The 4thWard Historic District: Once upon a time, Albuquerque was divided into four wards, initially defined by Railroad Avenue (now Central) and the Santa Fe railroad tracks. The residential area located between Old Town and New Town, was known as the Fourth Ward. See Kenneth Balcomb’s “A Boy’s Albuquerque, 1898 to 1912”. This area stretched from Mountain Road to Central and from 14th Street east to the railroad tracks.
The land which made up much of what was to become the Fourth Ward was owned by Jose Leandro Perea. Perea was considered to be the richest man in the Rio Abajo, or lower river area. The Perea Addition was platted in March 1881, less than a year after the railroad came to Albuquerque. Perea sold land in half block parcels. Given the expense of buying such a large parcel of land, Perea maintained ownership of the majority of the land until his death in 1987. Although the district was sparsely settled before 1900, the homes that were built in the area at that time were considered to be grand, impressive homes.
The Albuquerque Townsite Company purchased the remaining lots from Perea’s estate . The lots were slow to sell, as the initial growth in the city was to the north and to the south of New Town. In 1900, the Company split up, resulting in the former partners Longwill, Otero, Field, and Harrison dividing the remaining land among themselves. The four moved from selling “half block” parcels to individual lots. This spurred development, resulting in the building of many large, new homes.

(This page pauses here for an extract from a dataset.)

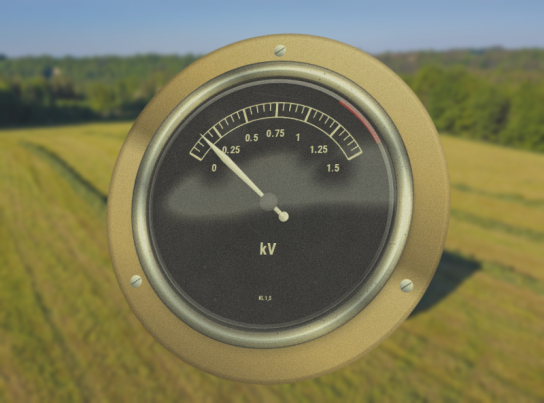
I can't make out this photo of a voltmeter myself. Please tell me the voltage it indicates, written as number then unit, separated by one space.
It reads 0.15 kV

An 1898 map shows that additional land located in the Fourth Ward was owned by Wiley M. Weaver, In 1907 this land was acquired and platted by developer Solomon Luna of Los Lunas .
From 1905 to 1930, the Fourth ward was home to many of the growing city’s most influential citizens. Local families who played significant roles in Albuquerque and the state’s history included the: Hesseldens, the Bonds, the Simms, the Rodeys, the Benjamins, the Amado Chaves, the McCannnas, and the Oteros.

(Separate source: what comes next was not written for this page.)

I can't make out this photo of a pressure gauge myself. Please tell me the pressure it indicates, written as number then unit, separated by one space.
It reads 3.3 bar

True to its geographic location between the Anglo town (Huning Highlands) and Hispano town (Old Town), the Fourth Ward was never exclusively Anglo, nor exclusively upper-middle class, though they represented the majority of home owners in the area. The first street car ran along Central from Old Town to New Town, and the second was further north on New York Ave., now known as Lomas. Thus transportation to jobs and services, and the railroad was relatively easy for the residents of the Fourth Ward.
As was the case for all urban neighborhoods, the fourth Ward began to decline after World War II, when the city’s energy went into building neighborhoods to the east. Fortunately long established families continued to reside in the area, insuring the continued nurturing of the streets’ trees and gardens. The area never got a reputation for high crime often used as a justification for the razing of old homes. However, given its proximity to the city’s legal and financial centers, the area did become very popular with professionals who desired the classic homes for office space.

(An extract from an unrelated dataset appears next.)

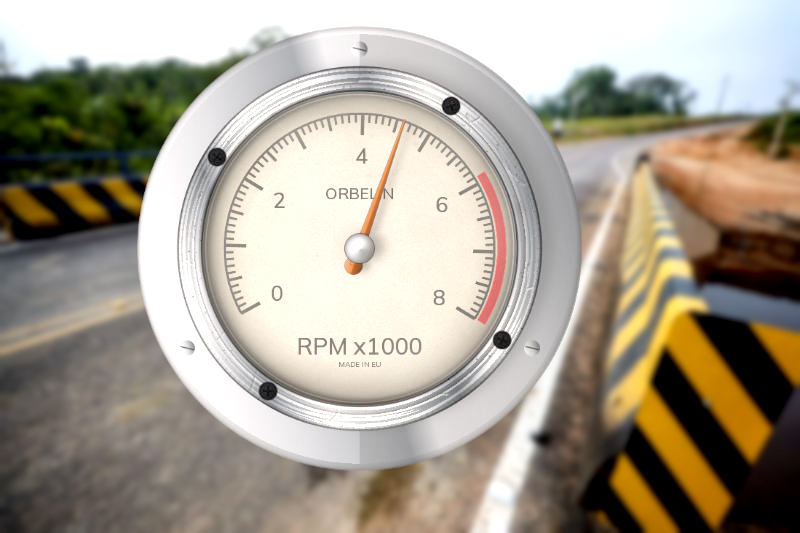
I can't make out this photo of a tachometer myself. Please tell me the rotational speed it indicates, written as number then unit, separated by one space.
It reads 4600 rpm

In the early 1970’s, the Downtown Neighborhood Association formed. One of its first successes was to persuade city hall to down zone the area to primarily single family uses. The Association also persuaded the city to create Mary Fox Park. Over the years, thanks to many volunteers who gave countless hours, the city has historic guidelines and zoning regulations in place that support historic preservation and give neighborhoods a voice in the planning and development process.
The result is that today, the Fourth Ward Historic District is one of Albuquerque’s finest neighborhoods, with home prices keeping pace with that of new construction. The significant variety of architectural styles, yards with gardens, trees shading sidewalks and streets, the diverse backgrounds of its residents, have together served as a magnet attracting artists, young professionals, families, and baby boomers to choose to live in the area. The energy of relative new comers, along with the long memory of the large numbers of residents who have lived for many decades in the Fourth Ward, contributes to a strong neighborhood identity and creative approaches to problem solving and enhancing the sense of place.